War story: Vaultwarden (self-hosted Bitwarden) users running SQLite on NFS-backed Docker volumes have reported silent database corruption where the vault appears empty with "database disk image is malformed" errors. Sonarr, Plex, and other self-hosted apps have identical bug reports. The SQLite docs explicitly state: "SQLite uses POSIX advisory locks for locking. NFS locking is known to be buggy."

3. Copying a Live Database File Without Checkpointing WAL¶

You copy app.db to a backup location while the application is running in WAL mode, but forget to copy app.db-wal and app.db-shm. Your backup is incomplete — the WAL file contains committed transactions not yet checkpointed into the main file. Fix: Always backup all three files together, or better, use the .backup command or VACUUM INTO which creates a consistent point-in-time copy. For production, use Litestream which handles WAL-aware continuous replication.

4. VACUUM Blocks All Readers and Writers¶

You run VACUUM on a production database to reclaim space. SQLite VACUUM rewrites the entire database into a temporary file, swaps it in, and then deletes the old file. During this operation, all reads and writes are blocked. On a multi-GB database, this takes minutes. Fix: Schedule VACUUM during maintenance windows. For incremental space reclamation, use PRAGMA incremental_vacuum(N) which reclaims N pages at a time without a full lock. Enable PRAGMA auto_vacuum=INCREMENTAL at database creation time to avoid the problem entirely.

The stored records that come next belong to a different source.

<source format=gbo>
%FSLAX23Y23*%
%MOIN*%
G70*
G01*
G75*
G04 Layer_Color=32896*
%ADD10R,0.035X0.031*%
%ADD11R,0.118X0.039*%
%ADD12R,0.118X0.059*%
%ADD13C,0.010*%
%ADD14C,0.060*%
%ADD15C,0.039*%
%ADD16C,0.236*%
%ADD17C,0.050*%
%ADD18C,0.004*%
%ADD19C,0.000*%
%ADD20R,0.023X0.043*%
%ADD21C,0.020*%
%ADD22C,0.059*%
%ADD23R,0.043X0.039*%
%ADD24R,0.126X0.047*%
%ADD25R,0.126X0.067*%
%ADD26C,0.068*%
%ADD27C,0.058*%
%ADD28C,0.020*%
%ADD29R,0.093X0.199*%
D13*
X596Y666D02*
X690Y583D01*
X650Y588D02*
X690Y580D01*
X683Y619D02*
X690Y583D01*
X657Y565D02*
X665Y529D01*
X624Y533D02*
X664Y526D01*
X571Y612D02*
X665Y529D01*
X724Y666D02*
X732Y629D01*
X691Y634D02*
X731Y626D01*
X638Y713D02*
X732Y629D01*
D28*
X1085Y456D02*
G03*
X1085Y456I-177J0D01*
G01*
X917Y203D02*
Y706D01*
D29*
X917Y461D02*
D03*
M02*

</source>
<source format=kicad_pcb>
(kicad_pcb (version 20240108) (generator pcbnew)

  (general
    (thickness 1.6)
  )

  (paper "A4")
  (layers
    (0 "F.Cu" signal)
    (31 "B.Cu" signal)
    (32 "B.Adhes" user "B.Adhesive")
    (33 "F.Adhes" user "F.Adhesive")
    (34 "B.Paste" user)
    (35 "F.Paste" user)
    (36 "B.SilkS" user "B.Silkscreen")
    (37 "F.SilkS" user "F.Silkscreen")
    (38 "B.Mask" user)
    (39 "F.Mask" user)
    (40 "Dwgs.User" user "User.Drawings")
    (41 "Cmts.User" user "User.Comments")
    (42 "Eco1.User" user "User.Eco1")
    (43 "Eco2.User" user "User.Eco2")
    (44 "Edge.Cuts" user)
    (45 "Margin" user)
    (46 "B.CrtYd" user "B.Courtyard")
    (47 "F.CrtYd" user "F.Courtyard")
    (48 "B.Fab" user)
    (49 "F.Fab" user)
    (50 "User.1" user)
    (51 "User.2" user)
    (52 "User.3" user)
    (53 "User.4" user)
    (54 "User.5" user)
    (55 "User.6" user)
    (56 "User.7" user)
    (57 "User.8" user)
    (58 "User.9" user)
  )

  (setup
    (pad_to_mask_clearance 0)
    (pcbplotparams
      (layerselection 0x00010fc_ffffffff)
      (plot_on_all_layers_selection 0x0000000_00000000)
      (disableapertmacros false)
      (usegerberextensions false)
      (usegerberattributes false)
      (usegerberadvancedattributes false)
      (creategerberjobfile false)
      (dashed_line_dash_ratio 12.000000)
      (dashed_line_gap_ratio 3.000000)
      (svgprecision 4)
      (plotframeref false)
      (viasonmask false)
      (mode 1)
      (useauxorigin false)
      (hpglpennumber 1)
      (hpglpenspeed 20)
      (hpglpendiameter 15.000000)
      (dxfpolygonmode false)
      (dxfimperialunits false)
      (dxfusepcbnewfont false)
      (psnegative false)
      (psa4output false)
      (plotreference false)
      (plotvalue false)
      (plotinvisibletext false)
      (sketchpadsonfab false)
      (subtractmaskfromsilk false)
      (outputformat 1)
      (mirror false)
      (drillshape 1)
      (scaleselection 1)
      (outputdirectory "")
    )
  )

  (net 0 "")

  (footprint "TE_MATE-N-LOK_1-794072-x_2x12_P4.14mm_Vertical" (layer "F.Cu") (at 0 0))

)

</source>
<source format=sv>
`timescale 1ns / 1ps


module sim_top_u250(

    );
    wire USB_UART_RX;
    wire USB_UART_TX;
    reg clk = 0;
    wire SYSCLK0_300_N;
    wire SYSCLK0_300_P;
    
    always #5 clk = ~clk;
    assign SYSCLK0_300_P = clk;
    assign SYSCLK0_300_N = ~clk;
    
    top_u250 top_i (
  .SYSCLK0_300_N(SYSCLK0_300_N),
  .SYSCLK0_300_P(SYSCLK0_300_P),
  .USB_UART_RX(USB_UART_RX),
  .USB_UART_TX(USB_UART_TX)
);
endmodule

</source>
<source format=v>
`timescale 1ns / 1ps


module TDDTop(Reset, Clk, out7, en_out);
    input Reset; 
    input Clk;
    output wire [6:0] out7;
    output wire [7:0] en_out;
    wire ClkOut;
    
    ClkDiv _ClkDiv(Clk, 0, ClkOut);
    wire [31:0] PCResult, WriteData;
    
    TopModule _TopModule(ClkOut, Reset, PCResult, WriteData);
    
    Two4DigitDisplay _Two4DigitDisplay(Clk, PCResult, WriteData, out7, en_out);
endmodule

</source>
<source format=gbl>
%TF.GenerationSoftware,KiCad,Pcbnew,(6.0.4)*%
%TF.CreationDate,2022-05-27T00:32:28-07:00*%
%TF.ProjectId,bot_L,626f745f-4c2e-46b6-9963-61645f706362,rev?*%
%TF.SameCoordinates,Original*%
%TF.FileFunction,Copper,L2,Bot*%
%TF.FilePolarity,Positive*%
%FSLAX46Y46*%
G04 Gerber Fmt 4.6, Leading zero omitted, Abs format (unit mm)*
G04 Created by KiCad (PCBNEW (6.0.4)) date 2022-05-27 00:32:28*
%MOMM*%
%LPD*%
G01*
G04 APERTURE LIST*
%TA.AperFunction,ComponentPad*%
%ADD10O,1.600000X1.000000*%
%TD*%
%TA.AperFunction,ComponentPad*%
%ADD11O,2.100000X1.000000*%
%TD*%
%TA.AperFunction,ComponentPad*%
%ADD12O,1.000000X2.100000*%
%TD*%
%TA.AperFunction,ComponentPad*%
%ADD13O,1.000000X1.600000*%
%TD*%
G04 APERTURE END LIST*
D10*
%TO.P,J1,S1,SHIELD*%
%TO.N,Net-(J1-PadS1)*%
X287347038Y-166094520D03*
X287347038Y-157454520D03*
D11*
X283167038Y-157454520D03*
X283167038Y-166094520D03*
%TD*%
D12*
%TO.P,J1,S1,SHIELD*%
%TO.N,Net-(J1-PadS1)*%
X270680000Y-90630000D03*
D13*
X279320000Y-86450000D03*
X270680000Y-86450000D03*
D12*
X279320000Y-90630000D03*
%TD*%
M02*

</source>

5. SQLite's Dynamic Typing Silently Accepts Wrong Data Types¶

You define a column as INTEGER NOT NULL but insert 'abc'. SQLite stores it as text without error because of its flexible type affinity system. Your application later reads it expecting an integer and gets a runtime error — far from where the bad data was inserted. Fix: Enforce types in your application layer, not SQLite. Use SQLite's STRICT table mode (SQLite 3.37+) to enforce strict typing: CREATE TABLE users (...) STRICT;. For existing tables, add CHECK constraints and validate on insert.

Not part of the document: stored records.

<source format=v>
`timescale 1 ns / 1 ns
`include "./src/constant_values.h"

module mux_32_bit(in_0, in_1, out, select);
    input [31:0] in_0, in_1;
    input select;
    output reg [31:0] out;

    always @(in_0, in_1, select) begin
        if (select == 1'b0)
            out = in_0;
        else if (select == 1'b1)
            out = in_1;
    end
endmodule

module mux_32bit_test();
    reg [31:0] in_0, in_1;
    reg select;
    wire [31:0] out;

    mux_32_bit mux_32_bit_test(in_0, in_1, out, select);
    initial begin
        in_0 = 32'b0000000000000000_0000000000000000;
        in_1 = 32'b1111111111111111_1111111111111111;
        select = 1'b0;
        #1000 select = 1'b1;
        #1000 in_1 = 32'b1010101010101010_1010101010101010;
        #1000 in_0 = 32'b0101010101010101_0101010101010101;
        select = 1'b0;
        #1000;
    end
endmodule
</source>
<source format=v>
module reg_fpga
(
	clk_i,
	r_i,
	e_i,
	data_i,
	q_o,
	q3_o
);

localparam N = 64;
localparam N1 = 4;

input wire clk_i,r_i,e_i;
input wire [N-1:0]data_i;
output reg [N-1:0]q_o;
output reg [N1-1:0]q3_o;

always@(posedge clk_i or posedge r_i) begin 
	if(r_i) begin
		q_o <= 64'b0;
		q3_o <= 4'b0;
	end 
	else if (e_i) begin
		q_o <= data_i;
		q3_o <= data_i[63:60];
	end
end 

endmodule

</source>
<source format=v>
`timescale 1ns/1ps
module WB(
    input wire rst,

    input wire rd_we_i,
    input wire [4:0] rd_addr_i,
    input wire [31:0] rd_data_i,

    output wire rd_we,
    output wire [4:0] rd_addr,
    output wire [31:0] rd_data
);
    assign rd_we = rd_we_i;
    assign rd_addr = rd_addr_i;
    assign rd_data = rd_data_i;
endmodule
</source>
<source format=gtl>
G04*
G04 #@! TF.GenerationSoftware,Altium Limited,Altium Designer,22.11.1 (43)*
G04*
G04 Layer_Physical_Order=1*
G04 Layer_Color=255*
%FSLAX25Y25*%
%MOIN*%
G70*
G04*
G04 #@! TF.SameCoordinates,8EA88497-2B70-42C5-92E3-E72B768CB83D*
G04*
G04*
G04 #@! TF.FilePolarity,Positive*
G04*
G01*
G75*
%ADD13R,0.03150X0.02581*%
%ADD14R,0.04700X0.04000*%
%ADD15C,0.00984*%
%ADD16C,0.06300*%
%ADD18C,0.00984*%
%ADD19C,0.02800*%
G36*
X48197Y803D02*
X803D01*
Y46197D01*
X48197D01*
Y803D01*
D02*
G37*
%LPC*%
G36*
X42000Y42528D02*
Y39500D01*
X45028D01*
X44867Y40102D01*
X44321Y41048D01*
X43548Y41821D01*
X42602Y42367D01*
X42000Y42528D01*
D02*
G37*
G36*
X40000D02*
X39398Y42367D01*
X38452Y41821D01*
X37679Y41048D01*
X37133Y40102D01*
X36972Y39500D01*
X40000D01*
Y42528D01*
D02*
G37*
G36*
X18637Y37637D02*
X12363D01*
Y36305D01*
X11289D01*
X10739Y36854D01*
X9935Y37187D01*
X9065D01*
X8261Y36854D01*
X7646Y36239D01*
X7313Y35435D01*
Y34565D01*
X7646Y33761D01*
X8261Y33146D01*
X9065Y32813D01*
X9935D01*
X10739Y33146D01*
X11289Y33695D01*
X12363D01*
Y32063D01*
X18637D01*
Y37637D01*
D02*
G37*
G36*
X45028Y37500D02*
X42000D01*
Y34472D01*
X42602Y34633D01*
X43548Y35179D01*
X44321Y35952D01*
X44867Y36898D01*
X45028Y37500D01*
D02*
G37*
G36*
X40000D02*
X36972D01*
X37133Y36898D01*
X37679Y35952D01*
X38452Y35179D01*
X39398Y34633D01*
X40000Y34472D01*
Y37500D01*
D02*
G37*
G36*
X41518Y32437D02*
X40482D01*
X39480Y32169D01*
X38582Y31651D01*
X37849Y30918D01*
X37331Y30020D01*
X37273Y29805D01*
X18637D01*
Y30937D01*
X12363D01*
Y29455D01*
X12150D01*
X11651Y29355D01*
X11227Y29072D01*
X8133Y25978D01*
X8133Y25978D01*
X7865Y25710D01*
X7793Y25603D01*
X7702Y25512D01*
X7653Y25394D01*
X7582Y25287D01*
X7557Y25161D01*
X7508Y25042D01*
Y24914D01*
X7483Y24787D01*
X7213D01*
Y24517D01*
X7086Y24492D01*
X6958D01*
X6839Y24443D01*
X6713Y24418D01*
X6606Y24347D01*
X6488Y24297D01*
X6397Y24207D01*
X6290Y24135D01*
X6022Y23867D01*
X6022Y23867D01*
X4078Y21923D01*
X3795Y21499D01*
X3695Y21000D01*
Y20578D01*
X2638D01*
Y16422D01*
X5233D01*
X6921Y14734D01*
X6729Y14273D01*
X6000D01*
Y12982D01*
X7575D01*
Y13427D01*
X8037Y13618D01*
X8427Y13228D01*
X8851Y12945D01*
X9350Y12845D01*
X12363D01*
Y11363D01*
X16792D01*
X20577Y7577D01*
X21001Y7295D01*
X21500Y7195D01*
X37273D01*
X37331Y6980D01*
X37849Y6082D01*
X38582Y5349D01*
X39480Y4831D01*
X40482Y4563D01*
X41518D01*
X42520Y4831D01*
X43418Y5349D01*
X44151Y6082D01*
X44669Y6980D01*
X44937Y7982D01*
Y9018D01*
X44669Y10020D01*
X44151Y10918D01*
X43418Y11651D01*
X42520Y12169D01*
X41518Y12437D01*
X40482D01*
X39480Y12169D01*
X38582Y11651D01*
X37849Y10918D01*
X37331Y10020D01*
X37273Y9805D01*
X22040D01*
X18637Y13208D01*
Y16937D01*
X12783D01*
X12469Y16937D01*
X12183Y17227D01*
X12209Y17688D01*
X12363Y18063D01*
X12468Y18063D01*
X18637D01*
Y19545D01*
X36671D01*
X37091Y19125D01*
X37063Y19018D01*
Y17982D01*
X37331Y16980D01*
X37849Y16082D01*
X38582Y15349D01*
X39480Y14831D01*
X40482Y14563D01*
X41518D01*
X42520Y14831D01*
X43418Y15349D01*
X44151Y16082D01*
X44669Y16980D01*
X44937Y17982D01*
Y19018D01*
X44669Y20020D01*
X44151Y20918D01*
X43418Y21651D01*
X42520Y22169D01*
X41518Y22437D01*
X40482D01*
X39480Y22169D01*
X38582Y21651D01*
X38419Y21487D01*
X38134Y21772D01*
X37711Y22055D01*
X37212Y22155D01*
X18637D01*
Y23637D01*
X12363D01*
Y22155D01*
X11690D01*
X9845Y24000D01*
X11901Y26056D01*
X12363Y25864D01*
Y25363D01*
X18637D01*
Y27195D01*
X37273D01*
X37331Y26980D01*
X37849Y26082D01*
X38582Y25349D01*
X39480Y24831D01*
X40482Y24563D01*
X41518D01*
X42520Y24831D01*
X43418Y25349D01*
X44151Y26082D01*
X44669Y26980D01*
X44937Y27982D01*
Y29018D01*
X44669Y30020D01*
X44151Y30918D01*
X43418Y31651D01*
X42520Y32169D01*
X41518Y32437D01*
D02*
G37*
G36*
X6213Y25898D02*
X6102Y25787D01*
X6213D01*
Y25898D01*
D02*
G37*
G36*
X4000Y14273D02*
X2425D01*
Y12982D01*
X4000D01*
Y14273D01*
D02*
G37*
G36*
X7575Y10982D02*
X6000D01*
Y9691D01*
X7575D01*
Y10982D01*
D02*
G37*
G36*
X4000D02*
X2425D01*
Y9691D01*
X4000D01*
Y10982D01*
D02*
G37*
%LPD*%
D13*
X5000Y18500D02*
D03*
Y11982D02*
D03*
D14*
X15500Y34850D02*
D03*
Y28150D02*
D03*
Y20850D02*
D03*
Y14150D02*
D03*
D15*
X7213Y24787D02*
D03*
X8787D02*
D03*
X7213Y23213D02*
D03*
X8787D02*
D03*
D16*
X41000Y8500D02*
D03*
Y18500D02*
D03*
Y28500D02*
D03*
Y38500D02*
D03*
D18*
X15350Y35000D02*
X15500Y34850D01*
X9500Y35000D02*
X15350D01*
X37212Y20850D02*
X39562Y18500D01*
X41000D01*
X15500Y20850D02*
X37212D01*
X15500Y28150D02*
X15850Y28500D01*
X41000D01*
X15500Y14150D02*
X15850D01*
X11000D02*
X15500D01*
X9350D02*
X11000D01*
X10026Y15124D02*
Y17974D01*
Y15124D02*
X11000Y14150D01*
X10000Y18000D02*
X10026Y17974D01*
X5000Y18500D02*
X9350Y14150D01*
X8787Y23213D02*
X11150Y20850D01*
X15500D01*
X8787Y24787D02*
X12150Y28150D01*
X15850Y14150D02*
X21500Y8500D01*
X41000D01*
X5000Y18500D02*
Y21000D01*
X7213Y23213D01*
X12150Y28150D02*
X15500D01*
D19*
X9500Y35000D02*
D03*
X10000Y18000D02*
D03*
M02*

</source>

Under the hood: SQLite uses "type affinity" not strict typing. A column declared INTEGER has integer affinity but will happily store text, blob, or real values. This was a deliberate design choice for flexibility, but it means the database will never reject bad data for you unless you use STRICT tables (added in 2021).

6. Deleting Rows Doesn't Shrink the File¶

You delete millions of rows from a table. SELECT count(*) FROM users returns the expected smaller number. But ls -la app.db shows the file is the same size. SQLite marks pages as free but doesn't return space to the OS until VACUUM. Fix: Run VACUUM after large deletes if file size matters. For databases with frequent large deletes, use PRAGMA auto_vacuum=FULL (set at creation time) to automatically reclaim pages. Monitor free pages with PRAGMA freelist_count to decide when vacuum is worth the overhead.

7. Using SQLite in CI Differently Than PostgreSQL in Production¶

Your tests use SQLite because it's easy to spin up, but production runs PostgreSQL. You write queries using SQLite-specific functions (strftime, GROUP_CONCAT) or rely on SQLite's permissive behavior (inserting wrong types, no RETURNING clause in old SQLite). Tests pass; production breaks. Fix: Either use PostgreSQL in CI as well (it's easy with Docker), or rigorously restrict yourself to SQL that is standard across both. If using an ORM, test with the same database dialect as production. SQLite and PostgreSQL diverge enough that CI/prod parity matters.

8. No `busy_timeout` Set — Application Crashes on Any Write Contention¶

Two concurrent requests hit your web app simultaneously, both needing to write. The second gets SQLITE_BUSY immediately and raises an exception because the default timeout is 0ms. Your app crashes instead of retrying. Fix: Always set PRAGMA busy_timeout=5000 (or higher) immediately after opening the connection. This tells SQLite to retry the lock for up to 5 seconds before returning SQLITE_BUSY. Combined with WAL mode, this handles most normal write contention gracefully.

Default trap: The default busy_timeout is 0 milliseconds — zero. Any write contention immediately returns SQLITE_BUSY. Most ORMs and drivers do not set this automatically. The fix is a single PRAGMA that should be in every SQLite connection initialization: PRAGMA busy_timeout=5000; PRAGMA journal_mode=WAL;.